Critique : Steak (R)évolution, de Franck Ribière

Spécial dédicace pour Morrissey…
Spécial dédicace pour Morrissey…

★★☆☆☆ À la recherche du meilleur steak du monde, Franck Ribière taille une bavette avec des éleveurs, bouchers et restaurateurs de toute la planète…

Chamboulé après avoir dégusté un steak à la texture fondante et à la saveur incomparable, Franck Ribière décide de comprendre ce qui fait la qualité d’une viande, et accessoirement d’élire (selon les critères de son palais) le meilleur steak du monde. Accompagné par le boucher parisien Yves-Marie le Bourdonnec, il part à la rencontre des plus réputés éleveurs, des promoteurs des races à viande les plus goûteuses pour recueillir leurs secrets…

Viande sous film

Le spectateur végétarien tremblera d’effroi devant ce film rappelant en préambule, par la bouche d’un scientifique (un peu rougeaud), que l’Homme a mangé de la viande pour évoluer et devenir intelligent… puis que le goût de la chair cuite lui a plu.
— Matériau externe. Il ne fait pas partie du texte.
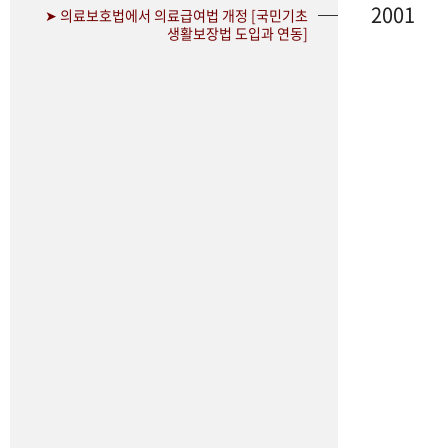
2001
➤ 의료보호법에서 의료급여법 개정 [국민기초
생활보장법 도입과 연동]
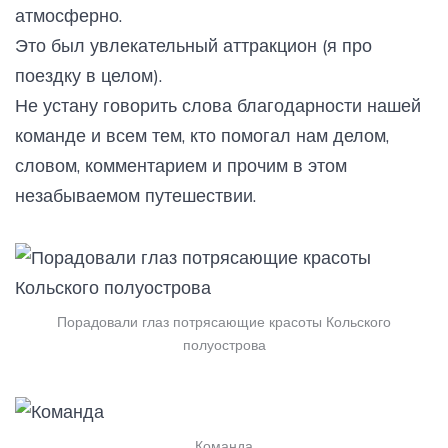
атмосферно.
Это был увлекательный аттракцион (я про
поездку в целом).
Не устану говорить слова благодарности нашей
команде и всем тем, кто помогал нам делом,
словом, комментарием и прочим в этом
незабываемом путешествии.
Порадовали глаз потрясающие красоты Кольского
полуострова
Команда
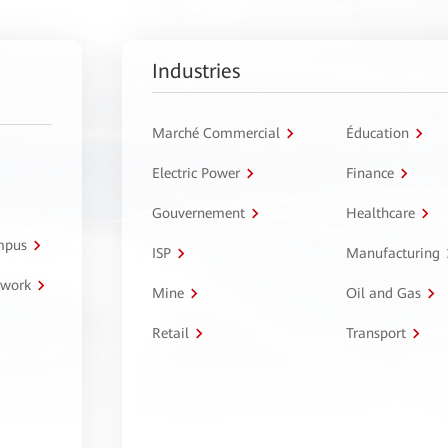
Industries
Marché Commercial
Éducation
Electric Power
Finance
Gouvernement
Healthcare
ampus
ISP
Manufacturing
twork
Mine
Oil and Gas
Retail
Transport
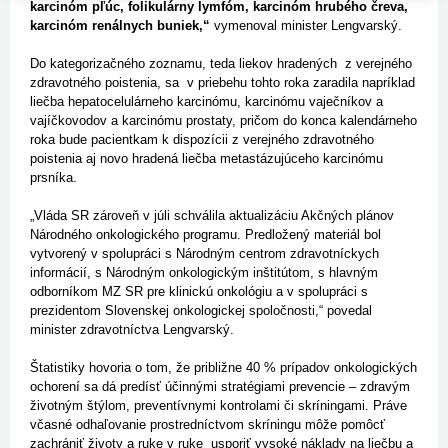
karcinóm pľúc, folikulárny lymfóm, karcinóm hrubého čreva,
karcinóm renálnych buniek,“
vymenoval minister Lengvarský.
Do kategorizačného zoznamu, teda liekov hradených z verejného
zdravotného poistenia, sa v priebehu tohto roka zaradila napríklad
liečba hepatocelulárneho karcinómu, karcinómu vaječníkov a
vajíčkovodov a karcinómu prostaty, pričom do konca kalendárneho
roka bude pacientkam k dispozícii z verejného zdravotného
poistenia aj novo hradená liečba metastázujúceho karcinómu
prsníka.
„Vláda SR zároveň v júli schválila aktualizáciu Akčných plánov
Národného onkologického programu. Predložený materiál bol
vytvorený v spolupráci s Národným centrom zdravotníckych
informácií, s Národným onkologickým inštitútom, s hlavným
odborníkom MZ SR pre klinickú onkológiu a v spolupráci s
prezidentom Slovenskej onkologickej spoločnosti,“ povedal
minister zdravotníctva Lengvarský.
Štatistiky hovoria o tom, že približne 40 % prípadov onkologických
ochorení sa dá predísť účinnými stratégiami prevencie – zdravým
životným štýlom, preventívnymi kontrolami či skríningami. Práve
včasné odhaľovanie prostredníctvom skríningu môže pomôcť
zachrániť životy a ruke v ruke usporiť vysoké náklady na liečbu a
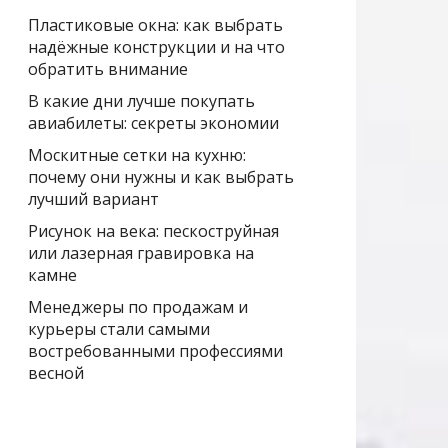
Пластиковые окна: как выбрать
надёжные конструкции и на что
обратить внимание
В какие дни лучше покупать
авиабилеты: секреты экономии
Москитные сетки на кухню:
почему они нужны и как выбрать
лучший вариант
Рисунок на века: пескоструйная
или лазерная гравировка на
камне
Менеджеры по продажам и
курьеры стали самыми
востребованными профессиями
весной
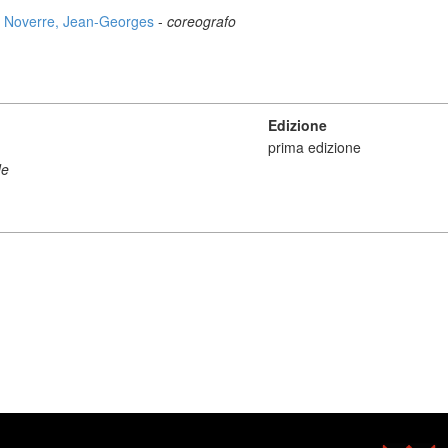
Noverre, Jean-Georges
-
coreografo
Edizione
prima edizione
de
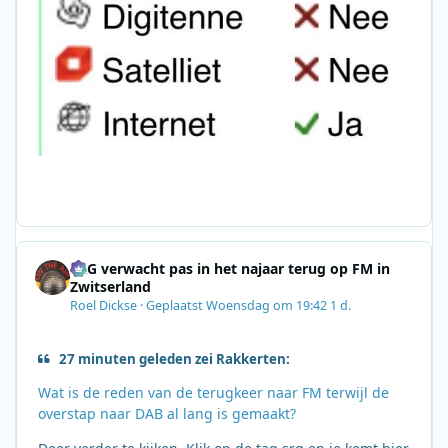
SRG verwacht pas in het najaar terug op FM in
Zwitserland
Roel Dickse
·
Geplaatst
Woensdag om 19:42
1 d.
27 minuten geleden zei Rakkerten:
Wat is de reden van de terugkeer naar FM terwijl de
overstap naar DAB al lang is gemaakt?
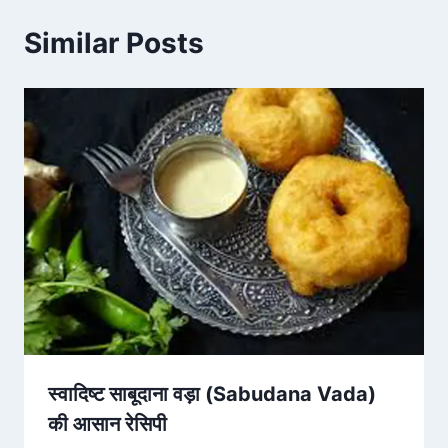
Similar Posts
स्वादिष्ट साबूदाना वड़ा (Sabudana Vada)
की आसान रेसिपी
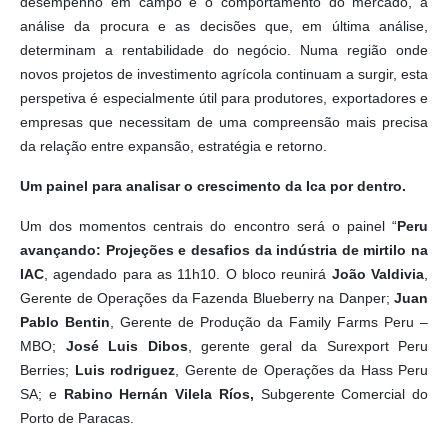
desempenho em campo e o comportamento do mercado, a
análise da procura e as decisões que, em última análise,
determinam a rentabilidade do negócio. Numa região onde
novos projetos de investimento agrícola continuam a surgir, esta
perspetiva é especialmente útil para produtores, exportadores e
empresas que necessitam de uma compreensão mais precisa
da relação entre expansão, estratégia e retorno.
Um painel para analisar o crescimento da Ica por dentro.
Um dos momentos centrais do encontro será o painel “
Peru
avançando: Projeções e desafios da indústria de mirtilo na
IAC
, agendado para as 11h10. O bloco reunirá
João Valdivia
,
Gerente de Operações da Fazenda Blueberry na Danper;
Juan
Pablo Bentin
, Gerente de Produção da Family Farms Peru –
MBO;
José Luis Dibos
, gerente geral da Surexport Peru
Berries;
Luis rodriguez
, Gerente de Operações da Hass Peru
SA; e
Rabino Hernán Vilela Ríos,
Subgerente Comercial do
Porto de Paracas.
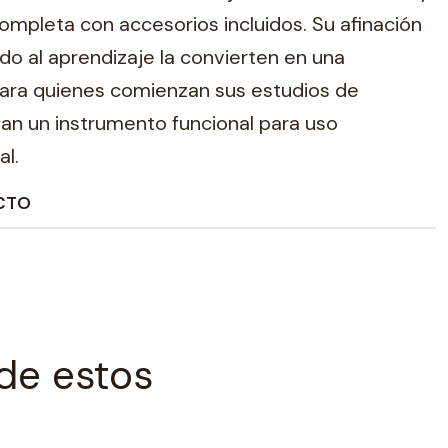
ompleta con accesorios incluidos. Su afinación
do al aprendizaje la convierten en una
ara quienes comienzan sus estudios de
an un instrumento funcional para uso
l.
CTO
de estos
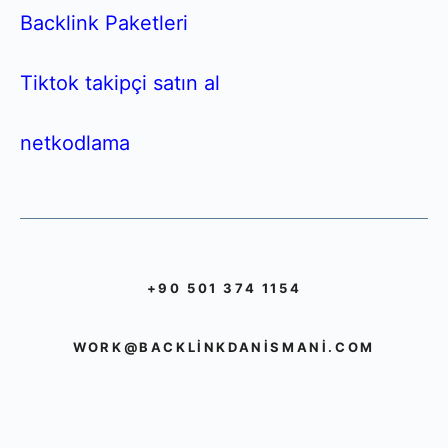
Backlink Paketleri
Tiktok takipçi satın al
netkodlama
+90 501 374 1154
WORK@BACKLINKDANISMANI.COM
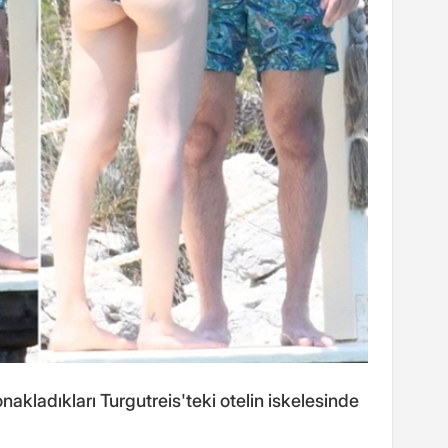
onakladıkları Turgutreis'teki otelin iskelesinde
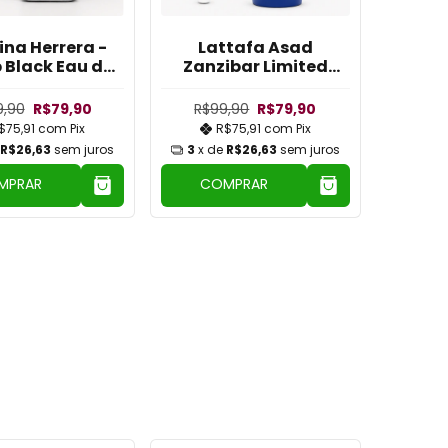
ina Herrera -
Lattafa Asad
p Black Eau de
Zanzibar Limited
fum Limited
Decants 10ml
cants 10ml
9,90
R$79,90
R$99,90
R$79,90
$75,91
com
Pix
R$75,91
com
Pix
R$26,63
sem juros
3
x de
R$26,63
sem juros
MPRAR
COMPRAR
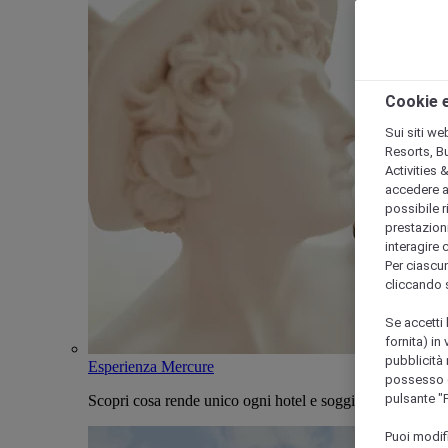
Cookie e
Sui siti we
Resorts, B
Activities 
accedere a i
possibile ri
prestazioni
interagire 
Per ciascun
cliccando 
Se accetti 
fornita) in
pubblicità 
Esperienza Mercure
possesso di
pulsante "
Scopri cosa rende unico ogni hotel e soggiorno Mercure
Puoi modif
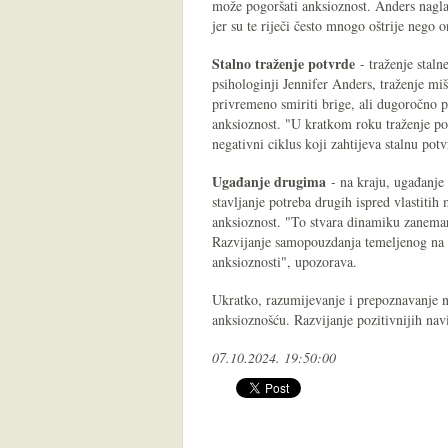
može pogoršati anksioznost. Anders nagl
jer su te riječi često mnogo oštrije nego 
Stalno traženje potvrde
- traženje staln
psihologinji Jennifer Anders, traženje mi
privremeno smiriti brige, ali dugoročno 
anksioznost. "U kratkom roku traženje po
negativni ciklus koji zahtijeva stalnu pot
Ugađanje drugima
- na kraju, ugađanje
stavljanje potreba drugih ispred vlastiti
anksioznost. "To stvara dinamiku zanemariv
Razvijanje samopouzdanja temeljenog na o
anksioznosti", upozorava.
Ukratko, razumijevanje i prepoznavanje ne
anksioznošću. Razvijanje pozitivnijih nav
07.10.2024. 19:50:00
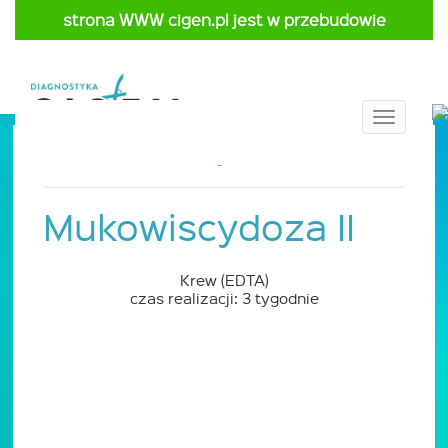
strona WWW cigen.pl jest w przebudowie
Toggle
navigat
Strona główna
Cennik
Pediatria
Mukowiscydoza II
Krew (EDTA)
czas realizacji: 3 tygodnie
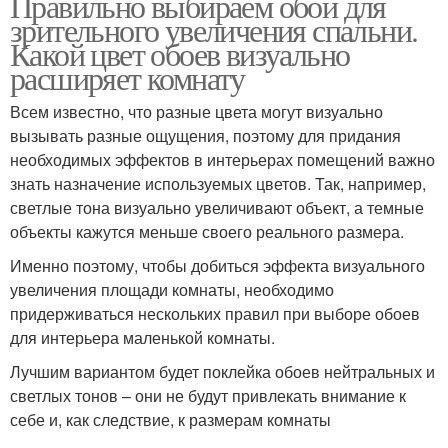
Правильно выбираем обои для
зрительного увеличения спальни.
Какой цвет обоев визуально
расширяет комнату
Всем известно, что разные цвета могут визуально
вызывать разные ощущения, поэтому для придания
необходимых эффектов в интерьерах помещений важно
знать назначение используемых цветов. Так, например,
светлые тона визуально увеличивают объект, а темные
объекты кажутся меньше своего реального размера.
Именно поэтому, чтобы добиться эффекта визуального
увеличения площади комнаты, необходимо
придерживаться нескольких правил при выборе обоев
для интерьера маленькой комнаты.
Лучшим вариантом будет поклейка обоев нейтральных и
светлых тонов – они не будут привлекать внимание к
себе и, как следствие, к размерам комнаты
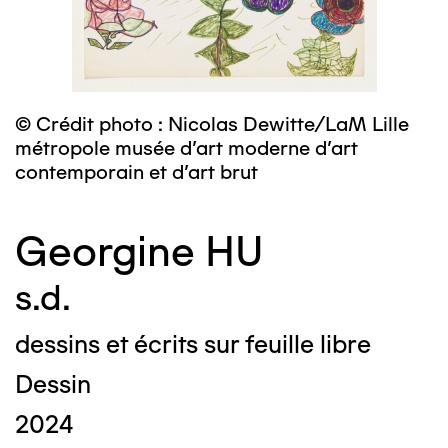
© Crédit photo : Nicolas Dewitte/LaM Lille
métropole musée d’art moderne d’art
contemporain et d’art brut
Georgine HU
s.d.
dessins et écrits sur feuille libre
Dessin
2024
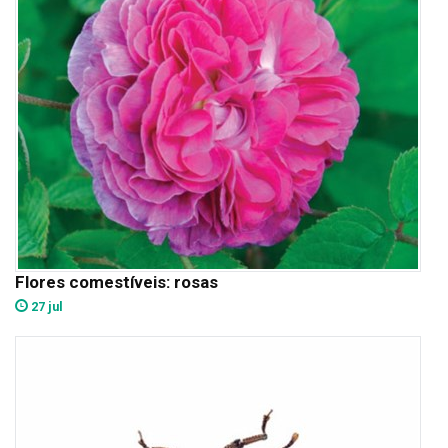
Flores comestíveis: rosas
27 jul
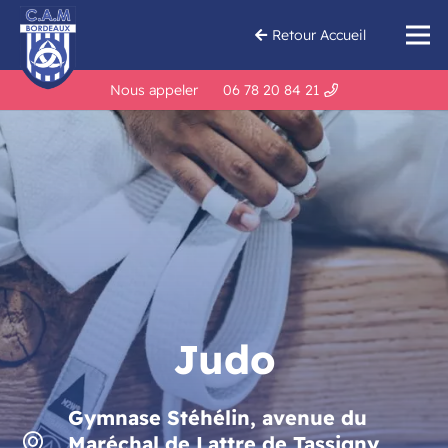
Retour Accueil
Nous appeler
06 78 20 84 21
Judo
Gymnase Stéhélin, avenue du
Maréchal de Lattre de Tassigny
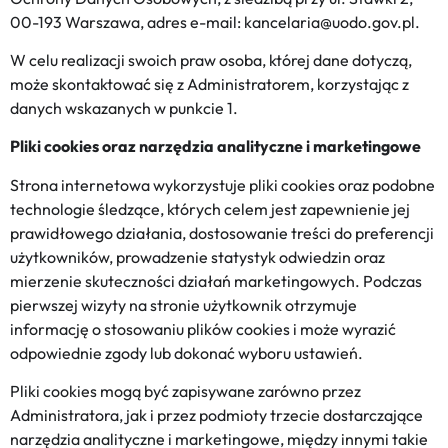
00-193 Warszawa, adres e-mail: kancelaria@uodo.gov.pl.
W celu realizacji swoich praw osoba, której dane dotyczą,
może skontaktować się z Administratorem, korzystając z
danych wskazanych w punkcie 1.
Pliki cookies oraz narzędzia analityczne i marketingowe
Strona internetowa wykorzystuje pliki cookies oraz podobne
technologie śledzące, których celem jest zapewnienie jej
prawidłowego działania, dostosowanie treści do preferencji
użytkowników, prowadzenie statystyk odwiedzin oraz
mierzenie skuteczności działań marketingowych. Podczas
pierwszej wizyty na stronie użytkownik otrzymuje
informację o stosowaniu plików cookies i może wyrazić
odpowiednie zgody lub dokonać wyboru ustawień.
Pliki cookies mogą być zapisywane zarówno przez
Administratora, jak i przez podmioty trzecie dostarczające
narzędzia analityczne i marketingowe, między innymi takie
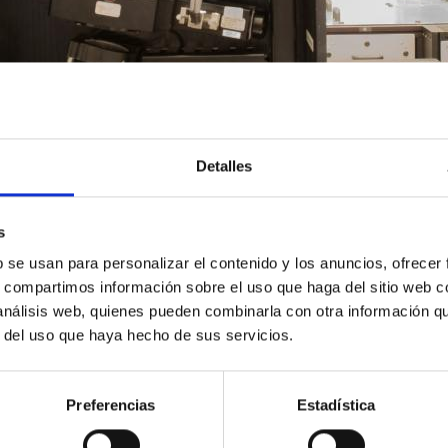
Detalles
s
b se usan para personalizar el contenido y los anuncios, ofrecer
s, compartimos información sobre el uso que haga del sitio web 
 análisis web, quienes pueden combinarla con otra información q
r del uso que haya hecho de sus servicios.
Preferencias
Estadística
2/2019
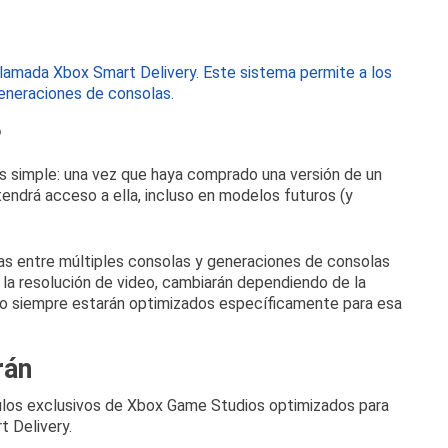
 llamada Xbox Smart Delivery.
Este sistema permite a los
generaciones de consolas.
?
es simple: una vez que haya comprado una versión de un
endrá acceso a ella, incluso en modelos futuros (y
mas entre múltiples consolas y generaciones de consolas
a la resolución de video, cambiarán dependiendo de la
ro siempre estarán optimizados específicamente para esa
rán
ulos exclusivos de Xbox Game Studios optimizados para
rt Delivery.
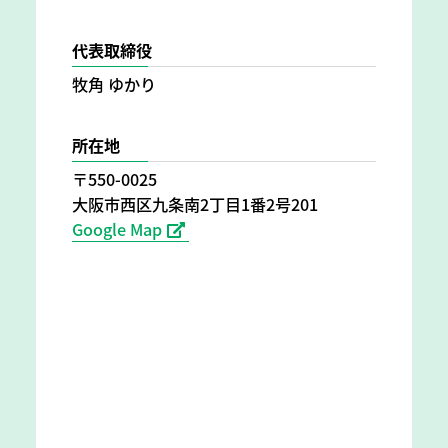
代表取締役
牧角 ゆかり
所在地
〒550-0025
大阪市西区九条南2丁目1番2号201
Google Map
Cela dit, pour que le spectateur végétarien aille voir ce film, il faut qu’il ait soit de la curiosité et de la bienveillance pour la gamelle de ses voisins carnivores, soit un tempérament de cinéphile poussé. Concernant le premier point, Steak (r)évolution lui apprendra ce qui fait le savoureux d’une viande : son gras, et sa maturation. Et qu’un élevage lent à l’herbe, plutôt qu’aux céréales, est préférable si l’on recherche la qualité plutôt que la productivité — à condition de disposer d’une race moins douée pour faire du muscle que de la graisse. Il verra aussi comment certains ont sauvé, sélectionné, importé (parfois, aux limites de la légalité) des variétés bovines exceptionnelles. Il hallucinera devant les monstres chouchoutés par cet éleveur espagnol, et admirera la ténacité de tous ces artisans du beau, souvent militants du bio. Mais concernant le second point, ce film risque de le conforter dans ses habitudes frugi-légumières, tant ce documentaire est brouillon, mal conçu et mal filmé et surtout mal monté. Images en vrac et son à l’avenant, ce bout-à-bout de séquences appelle un triste constat : il n’y a pas, ou pas assez d’écriture derrière pour unifier le propos. Deux très longues heures résultent des quarante de rushes : n’est-ce pas encore trop ? Ainsi qu’un bon morceau de viande, ce film aurait sans doute mérité de rassir davantage, histoire de perdre de l’eau et de gagner en parfum, avant d’être servi au public…



Steak (R)évolution, de et avec Franck Ribière (Documentaire, France, 2 h 10), avec également Yves-Marie Le Bourdonnec… Sur les écrans le 05/11/2014.